DUBAI // The founder of a fitness gym was forced to apologise yesterday after he posted a series of offensive promotional images on the internet, including a photo of a notorious Nazi concentration camp with the slogan: “Kiss your calories goodbye.”
Phil Parkinson, 32, who runs the Circuit Factory’s Facebook group, uploaded the 10 images yesterday morning. Within hours he had removed four of them as a storm of protest erupted on Facebook and Twitter, where criticism of the images ranged from “tasteless” to “despicable”.
“Phil, this is out of control!” posted a member of the online group.
Mr Parkinson, who is British, had posted the images to Facebook under the title “New Poster Campaign – aka Politically Correct”.
One of the first ones he removed amid the internet uproar was the black-and-white photo of the rail tracks leading to Auschwitz II–Birkenau, the network of concentration and extermination camps where Hitler’s Nazis murdered an estimated 1.3 million people between 1942 and 1944.
Mr Parkinson said he was sorry for using the image. “I apologise if I have offended anyone with the campaign. That was certainly not my intention when we created it,” he said.
“You put strong ideas across, and if they’ve been poorly received then I apologise.”
Mr Parkinson said he used an image of Auschwitz to advertise weight-loss and exercise classes because “it’s like a calorie concentration camp”.
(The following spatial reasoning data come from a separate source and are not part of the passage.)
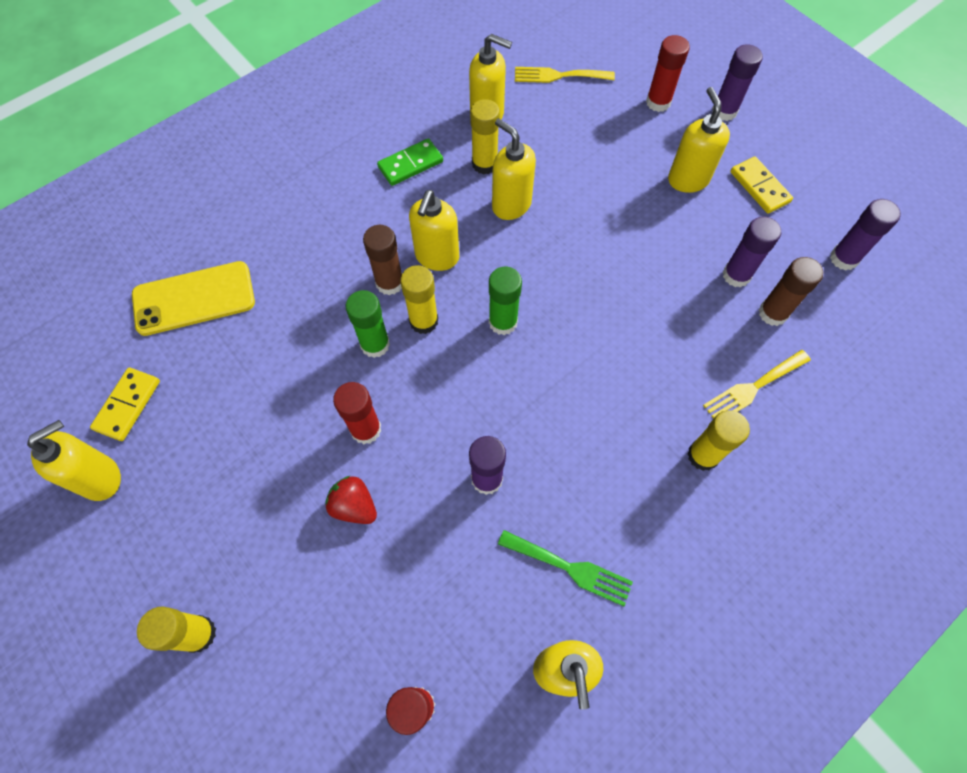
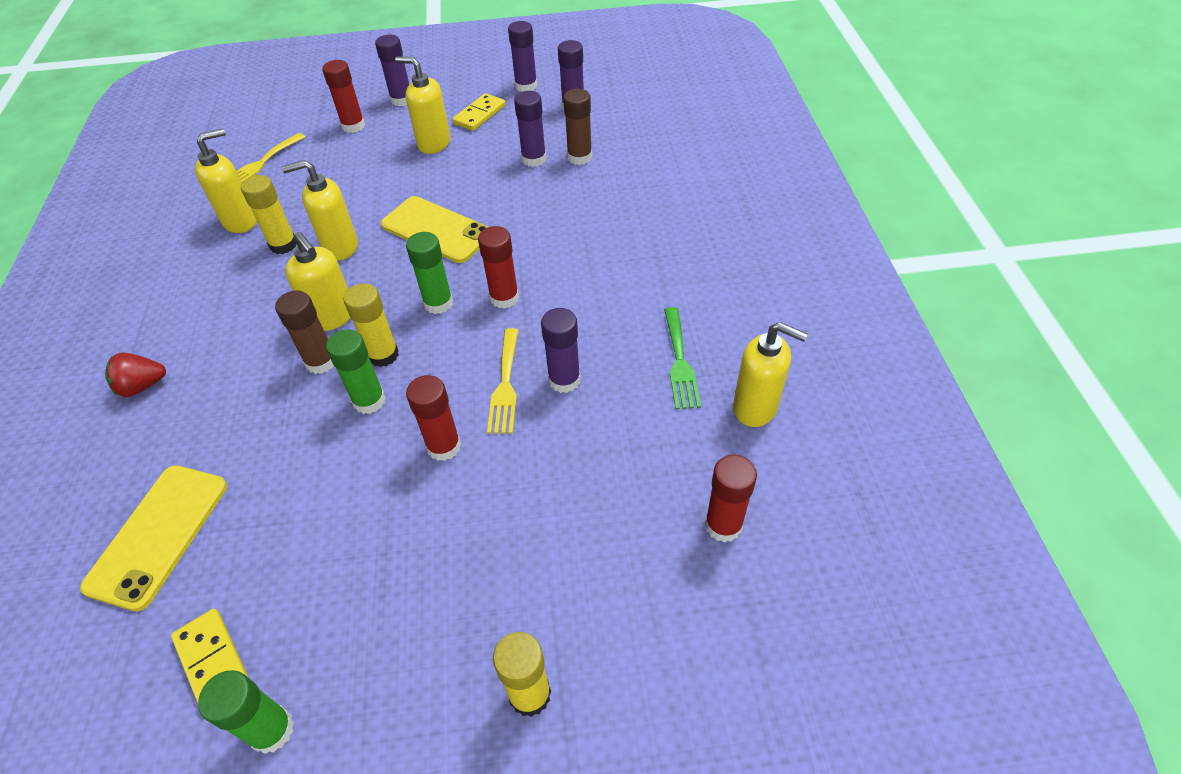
camera: 55 degrees left, 15 degrees down
yellow soap dispenser [27,420,121,501] -> green glue stick [198,670,294,754]
red strawberry [325,476,377,524] -> red strawberry moved to [105,353,166,397]
green domino [377,138,443,186] -> none
green fork [498,530,633,606] -> green fork turned 120 degrees clockwise [664,307,701,409]
yellow glue stick [687,410,750,471] -> none
yellow fork [703,350,811,419] -> yellow fork moved to [487,328,519,434]
yellow domino [730,157,793,214] -> yellow domino turned 60 degrees counterclockwise [453,93,506,131]
none -> yellow phone [381,196,488,263]
none -> red glue stick [478,226,519,309]
none -> purple glue stick [508,21,537,92]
“The idea of the campaign isn’t to upset anybody. The way branding works is … you want people talking about your business. We want them talking about us, but we don’t want people to take offence at it.”
On his Twitter account, he posted many apologies and tweeted: “Apologies for the insane poster campaign that was put up this morning. The creative guy has been told where to go.”
By yesterday afternoon, another three images had been removed. One was a poster depicting a toilet full of faeces, accompanied by the word “bootcamps”. The second showed men doing press-ups, with the caption: “Saving Dubai from s**t like this”. The third was a poster of four scantily dressed women that proclaimed: “Are you a fat s**g? Just be a s**g.”
The Circuit Factory, in Al Quoz, was established two years ago. It runs group exercise classes and employs five trainers. One said he was surprised that the images had been used.
“I can see how these would offend people,” he said.
Suhail Hameed, the manager at the front desk, said the Facebook group was independent of the gym itself. “We don’t have any offensive ads or pamphlets in the actual gym,” he said. “We received calls from people demanding to know why we are using offensive ads. I kept telling them, I don’t know what you are talking about.”
Working out at the gym yesterday, Mohammed Dabban, 17, who had seen the ads on Facebook, said there had been “an over reaction”.
“I see where they were going with them, trying to promote the gym with extreme images and slogans,” said Mr Dabban, from Jordan.
Ali, 33, an Emirati, said: “People are free to put up what they want in the virtual world. If you’re offended by something, leave the group or quit the gym.”
Ahmed, a Palestinian, said, “If the Holocaust one wasn’t there, no one would have paid attention to the other images. Sexist images are everywhere.
“I personally don’t like any human tragedies to be used for commercial gains.”